About this exercise | Would you return every line of the listing below that has "Russian" in it?

START Entries shown

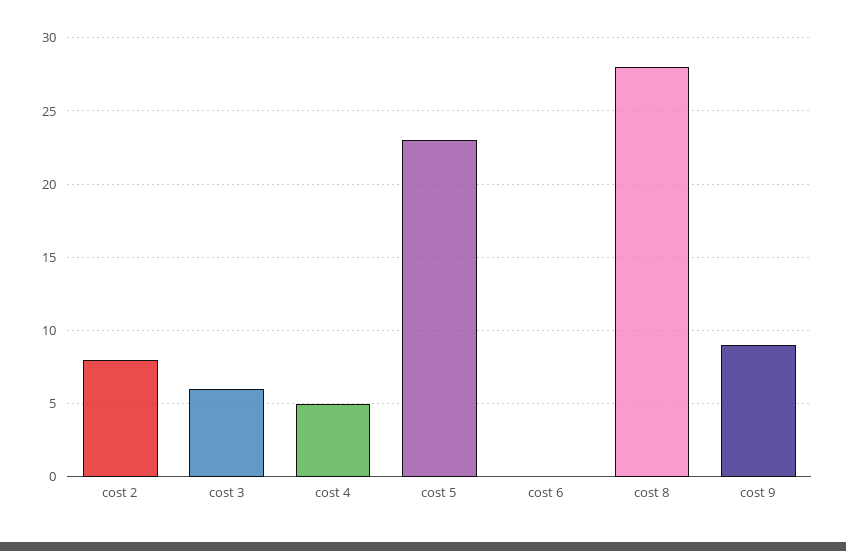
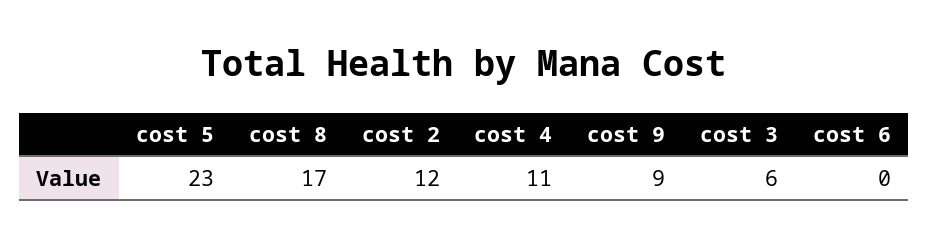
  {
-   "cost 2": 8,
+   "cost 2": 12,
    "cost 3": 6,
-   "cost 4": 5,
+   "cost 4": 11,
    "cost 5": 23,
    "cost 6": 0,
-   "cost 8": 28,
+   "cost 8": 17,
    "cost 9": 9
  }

END Entries shown
START Entries shown

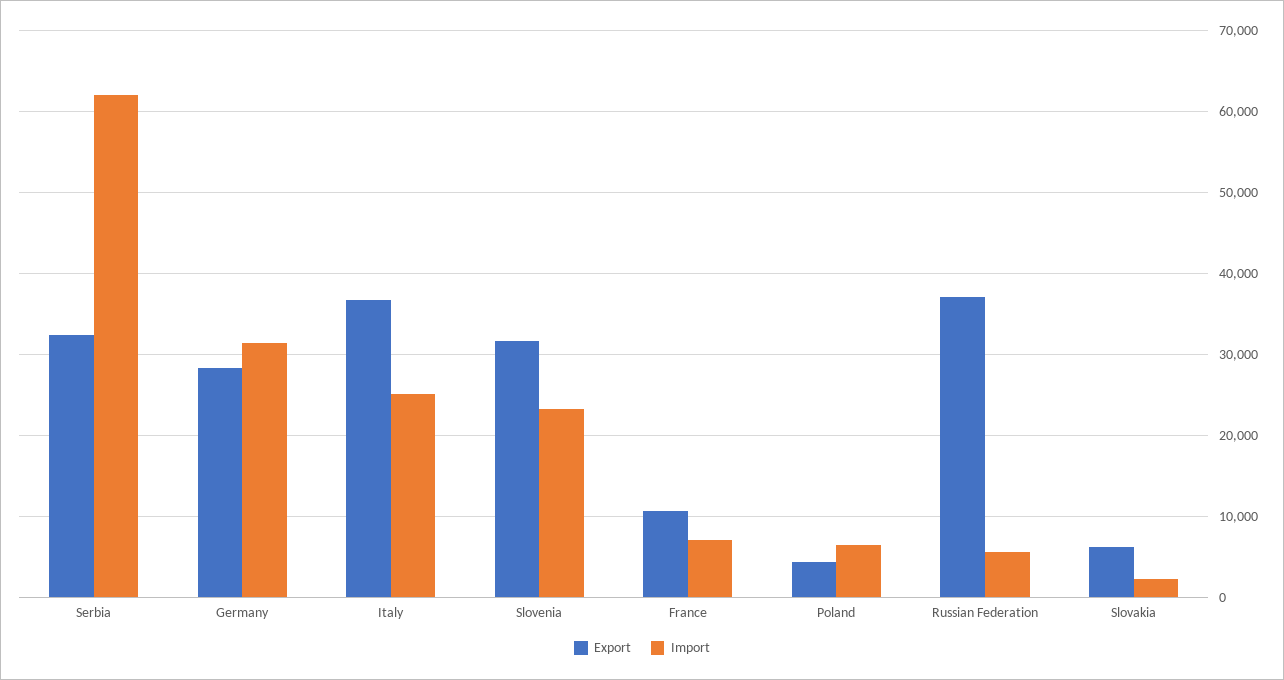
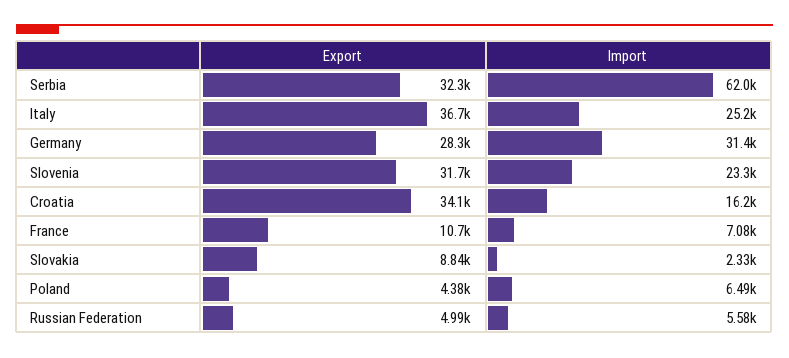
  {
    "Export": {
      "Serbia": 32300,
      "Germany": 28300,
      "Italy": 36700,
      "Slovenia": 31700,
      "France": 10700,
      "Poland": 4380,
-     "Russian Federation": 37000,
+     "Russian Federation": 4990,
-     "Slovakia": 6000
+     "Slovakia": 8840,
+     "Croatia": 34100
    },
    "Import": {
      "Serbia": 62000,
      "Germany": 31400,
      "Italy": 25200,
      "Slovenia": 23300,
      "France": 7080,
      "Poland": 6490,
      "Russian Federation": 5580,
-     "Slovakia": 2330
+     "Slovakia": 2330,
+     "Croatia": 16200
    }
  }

END Entries shown

Your response |
-     "Russian Federation": 37000,
+     "Russian Federation": 4990,
      "Russian Federation": 5580,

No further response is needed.